Pourquoi le petit groupe est le format idéal pour voyager seule
Le voyage en solo classique a ses limites, surtout dans des pays où la barrière de la langue complique les interactions et où les transports locaux demandent un temps d'adaptation que tout le monde n'a pas. Le bus de groupe classique, à l'inverse, noie l'individualité dans un troupeau de quarante personnes qui descendent du car pour prendre les mêmes photos. Le petit groupe se situe entre les deux : on garde la liberté du voyage solo (pas de programme minute par minute, du temps libre, la possibilité de s'isoler quand on en a envie) avec la sécurité et le confort de ne pas être seule la nuit dans un endroit inconnu. Le guide local, qui vit sur place et connaît les familles chez qui l'on dort, change la nature même du voyage. On ne visite plus un pays, on le partage avec des gens qui y vivent. C'est le principe du séjour chez l'habitant appliqué au voyage en groupe, et c'est ce qui fait que les femmes qui partent seules reviennent souvent avec le sentiment d'avoir vécu quelque chose de plus profond qu'un simple circuit touristique.

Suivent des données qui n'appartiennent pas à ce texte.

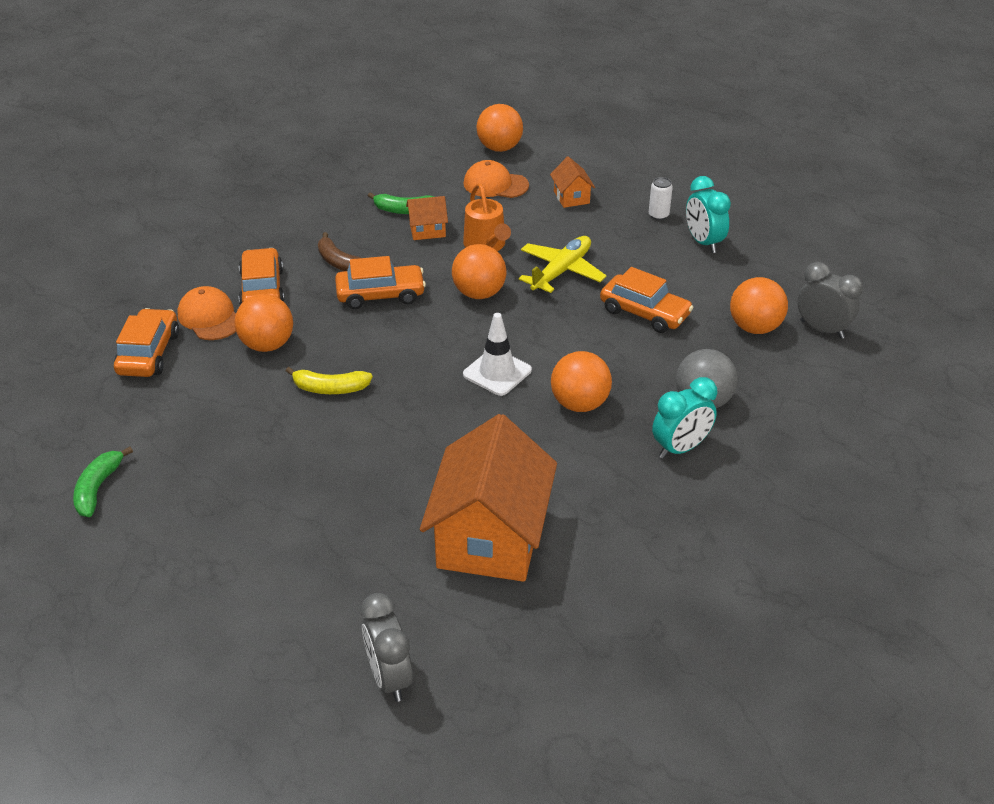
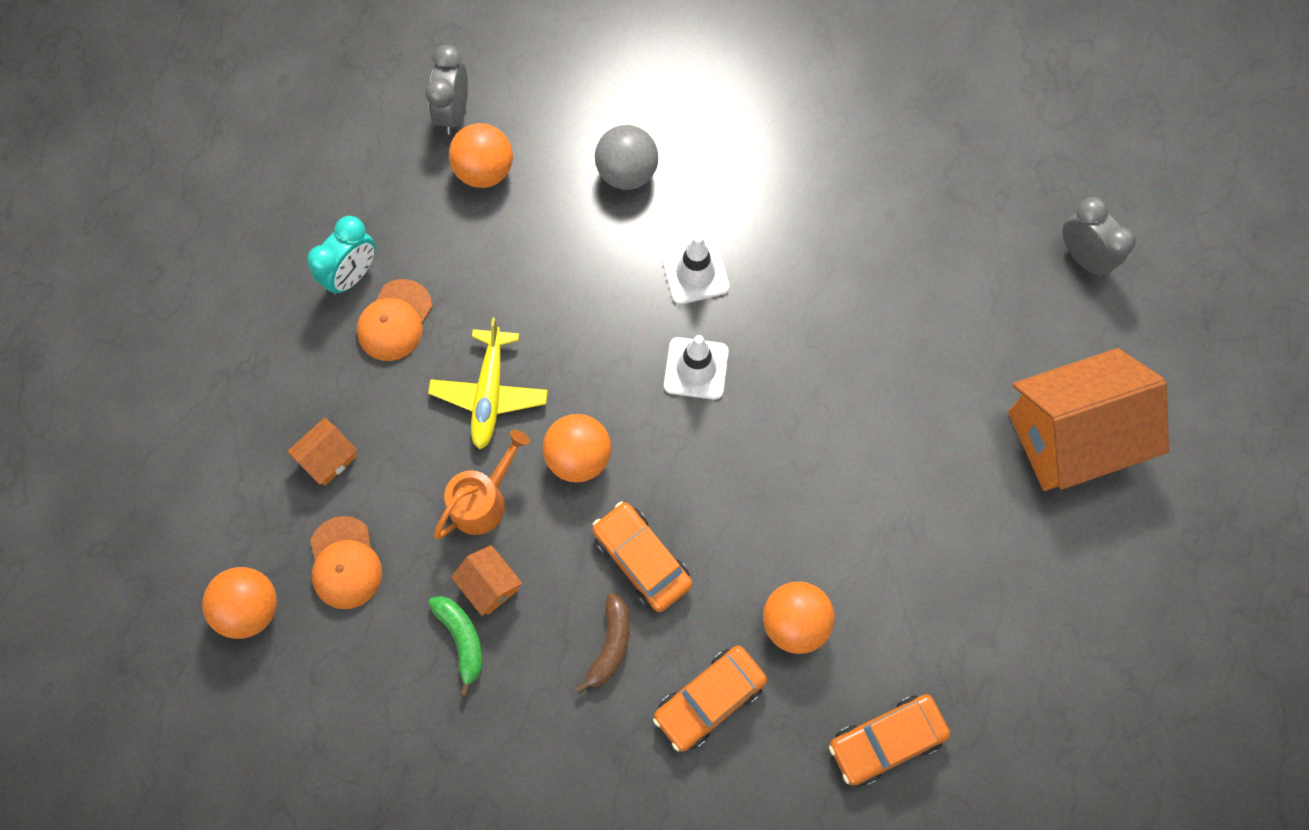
camera: 120 degrees left, 30 degrees up
green banana [73,447,133,517] -> none
orange cap [177,286,236,340] -> orange cap moved to [357,279,433,361]
yellow banana [286,367,373,394] -> none
grey clock [361,593,413,702] -> grey clock turned 75 degrees counterclockwise [1062,197,1136,277]
orange house [420,414,557,582] -> orange house moved to [1008,348,1169,491]
yellow plane [519,236,607,293] -> yellow plane turned 90 degrees counterclockwise [428,318,548,450]
orange ball [551,351,612,412] -> white traffic cone [662,234,730,304]
orange car [600,267,694,333] -> none
white can [649,177,673,220] -> none
turquoise clock [652,377,717,459] -> none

Il y a aussi la question pratique : quand on voyage seule, le prix de la chambre individuelle dans un hôtel pèse sur le budget, les taxis se négocient moins bien à une personne et les excursions coûtent le double par tête. En petit groupe, les coûts sont partagés, l'hébergement chez l'habitant est inclus et les transferts sont organisés. On peut se concentrer sur l'expérience au lieu de se demander si on se fait arnaquer sur le prix d'une course en tuk-tuk.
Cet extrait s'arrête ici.